§ PASSAGE SHOWN:
Technical information
- Licensing authority: NTC
- Class: A, B, C
- Power: 10,000 watts
- ERP: 20,524 watts

Links
- Webcast: Listen Live

= DYCD =

Radio station in Cebu City, Philippines

DYCD (103.5 FM), broadcasting as 103.5 Retro Cebu, is a radio station owned and operated by Ditan Communications, a subsidiary of UM Broadcasting Network. The station's studio and offices are located at Room 309, 3rd Floor, Doña Luisa Bldg., Fuente Osmeña, Cebu City, and its transmitter is located at Brgy. Kalunasan, Cebu City. This station operates 24/7.

==History==
===1995-2002: Kiss FM===
The station was established in 1995 as 103.5 Kiss FM. Dubbed as "Philippines' first digital FM radio", it aired a Top 40 format. It was manned by former ABC 21 Cebu broadcast journalist Elmer Rivera Karaan, known on-air as Antique "AJ" Joe. Back then, it was located at the 4th level of Ayala Center Cebu.

===2002-2015: Wild FM===

Wild FM logo from 2002 to 2010

Wild FM Cebu used to be on 105.9 FM under the call letters DYWC from 1994 to 2000. In August 2002, the station was acquired by UMBN from Ditan Communications and was relaunched as 103.5 Wild FM with its first site at the University of San Carlos main campus along Pelaez St.

§ EXERCISE DATA:
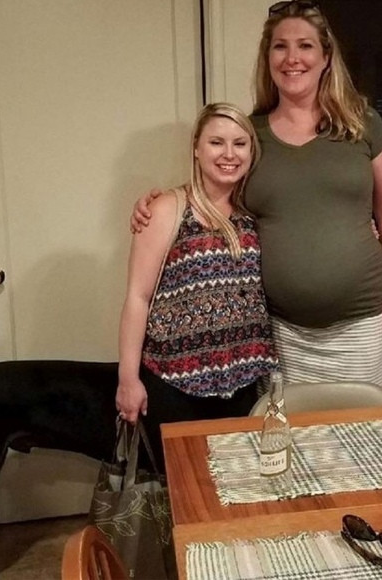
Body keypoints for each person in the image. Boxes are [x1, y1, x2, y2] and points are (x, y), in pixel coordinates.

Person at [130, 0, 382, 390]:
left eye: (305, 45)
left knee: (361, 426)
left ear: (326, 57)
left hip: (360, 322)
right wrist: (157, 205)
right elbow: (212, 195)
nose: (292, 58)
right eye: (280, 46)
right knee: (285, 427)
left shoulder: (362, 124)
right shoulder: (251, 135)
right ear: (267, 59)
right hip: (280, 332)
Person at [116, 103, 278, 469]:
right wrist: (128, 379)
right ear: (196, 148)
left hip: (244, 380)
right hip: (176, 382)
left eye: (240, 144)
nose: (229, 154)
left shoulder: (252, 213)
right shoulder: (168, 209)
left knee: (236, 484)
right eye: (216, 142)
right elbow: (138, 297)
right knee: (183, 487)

...

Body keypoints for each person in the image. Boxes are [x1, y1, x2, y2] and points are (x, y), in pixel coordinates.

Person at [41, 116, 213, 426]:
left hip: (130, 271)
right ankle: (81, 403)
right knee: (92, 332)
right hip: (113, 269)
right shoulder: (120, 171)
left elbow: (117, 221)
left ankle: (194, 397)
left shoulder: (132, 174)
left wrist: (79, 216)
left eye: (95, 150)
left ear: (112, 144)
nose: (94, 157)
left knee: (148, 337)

* * *

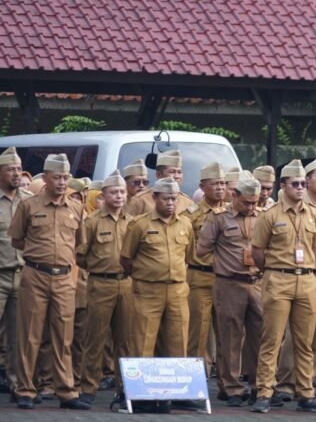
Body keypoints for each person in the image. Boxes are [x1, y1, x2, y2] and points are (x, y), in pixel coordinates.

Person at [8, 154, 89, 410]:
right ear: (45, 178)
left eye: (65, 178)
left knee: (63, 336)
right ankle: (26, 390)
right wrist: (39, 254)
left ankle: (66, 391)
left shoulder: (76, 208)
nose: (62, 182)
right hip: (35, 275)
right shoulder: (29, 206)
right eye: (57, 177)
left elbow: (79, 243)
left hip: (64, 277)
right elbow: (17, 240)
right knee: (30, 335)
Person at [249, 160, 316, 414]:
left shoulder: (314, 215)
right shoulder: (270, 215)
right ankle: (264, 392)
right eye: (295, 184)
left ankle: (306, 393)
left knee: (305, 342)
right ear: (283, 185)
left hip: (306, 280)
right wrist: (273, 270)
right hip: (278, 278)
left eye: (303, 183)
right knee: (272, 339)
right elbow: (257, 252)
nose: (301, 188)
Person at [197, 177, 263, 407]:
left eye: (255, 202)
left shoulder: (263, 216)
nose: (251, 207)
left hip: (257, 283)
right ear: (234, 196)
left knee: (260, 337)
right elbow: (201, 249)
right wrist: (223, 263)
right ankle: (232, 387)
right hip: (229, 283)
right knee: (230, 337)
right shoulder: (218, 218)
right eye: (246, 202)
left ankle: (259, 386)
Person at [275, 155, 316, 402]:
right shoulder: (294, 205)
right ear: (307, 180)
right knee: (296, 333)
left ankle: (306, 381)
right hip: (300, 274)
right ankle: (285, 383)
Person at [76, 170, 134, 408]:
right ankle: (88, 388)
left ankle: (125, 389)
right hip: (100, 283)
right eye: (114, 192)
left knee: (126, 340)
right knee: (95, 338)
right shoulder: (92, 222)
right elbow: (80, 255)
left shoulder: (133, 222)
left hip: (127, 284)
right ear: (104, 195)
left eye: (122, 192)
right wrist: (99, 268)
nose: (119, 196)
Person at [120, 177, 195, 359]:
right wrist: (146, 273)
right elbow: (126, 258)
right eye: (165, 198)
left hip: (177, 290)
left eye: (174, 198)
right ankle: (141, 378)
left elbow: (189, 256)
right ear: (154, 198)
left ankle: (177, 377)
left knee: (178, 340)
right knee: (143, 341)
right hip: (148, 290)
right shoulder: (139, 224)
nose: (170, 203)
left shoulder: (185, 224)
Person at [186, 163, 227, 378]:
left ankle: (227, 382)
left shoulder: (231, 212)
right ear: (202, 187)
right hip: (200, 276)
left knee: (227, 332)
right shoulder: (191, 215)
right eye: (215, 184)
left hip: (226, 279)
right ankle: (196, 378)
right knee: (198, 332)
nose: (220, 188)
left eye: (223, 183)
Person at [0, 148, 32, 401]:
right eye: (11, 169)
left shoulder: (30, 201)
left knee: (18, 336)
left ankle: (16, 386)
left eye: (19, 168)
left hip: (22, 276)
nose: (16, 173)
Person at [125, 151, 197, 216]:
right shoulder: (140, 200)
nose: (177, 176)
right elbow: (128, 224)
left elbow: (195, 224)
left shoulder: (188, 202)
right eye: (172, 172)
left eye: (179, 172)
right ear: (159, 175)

§ REQUIRED ACTION:
Please continue the history of the Cebu radio station DYCD, starting after its last sentence.

§ RESPONSE AREA:
Wild FM logo from 2011 to 2015

On March 27, 2005, Wild FM moved to a new site at Doña Luisa Bldg., Fuente Osmeña, uptown Cebu.

On late January 2015, after almost 12 years on the air, Wild FM quietly ended its broadcast and went off the air for a month.

===2015-present: Retro Cebu===
On March 16, 2015, the station resumed its broadcast, this time as 103.5 Retro Cebu with a classic hits format. A year later, the Retro was adapted by its Davao station.

At the evening of December 16, 2021, the station went off the air for the second time following the aftermath of Typhoon Odette. On January 14, 2022, it resumed operations after power was restored in Doña Luisa Bldg.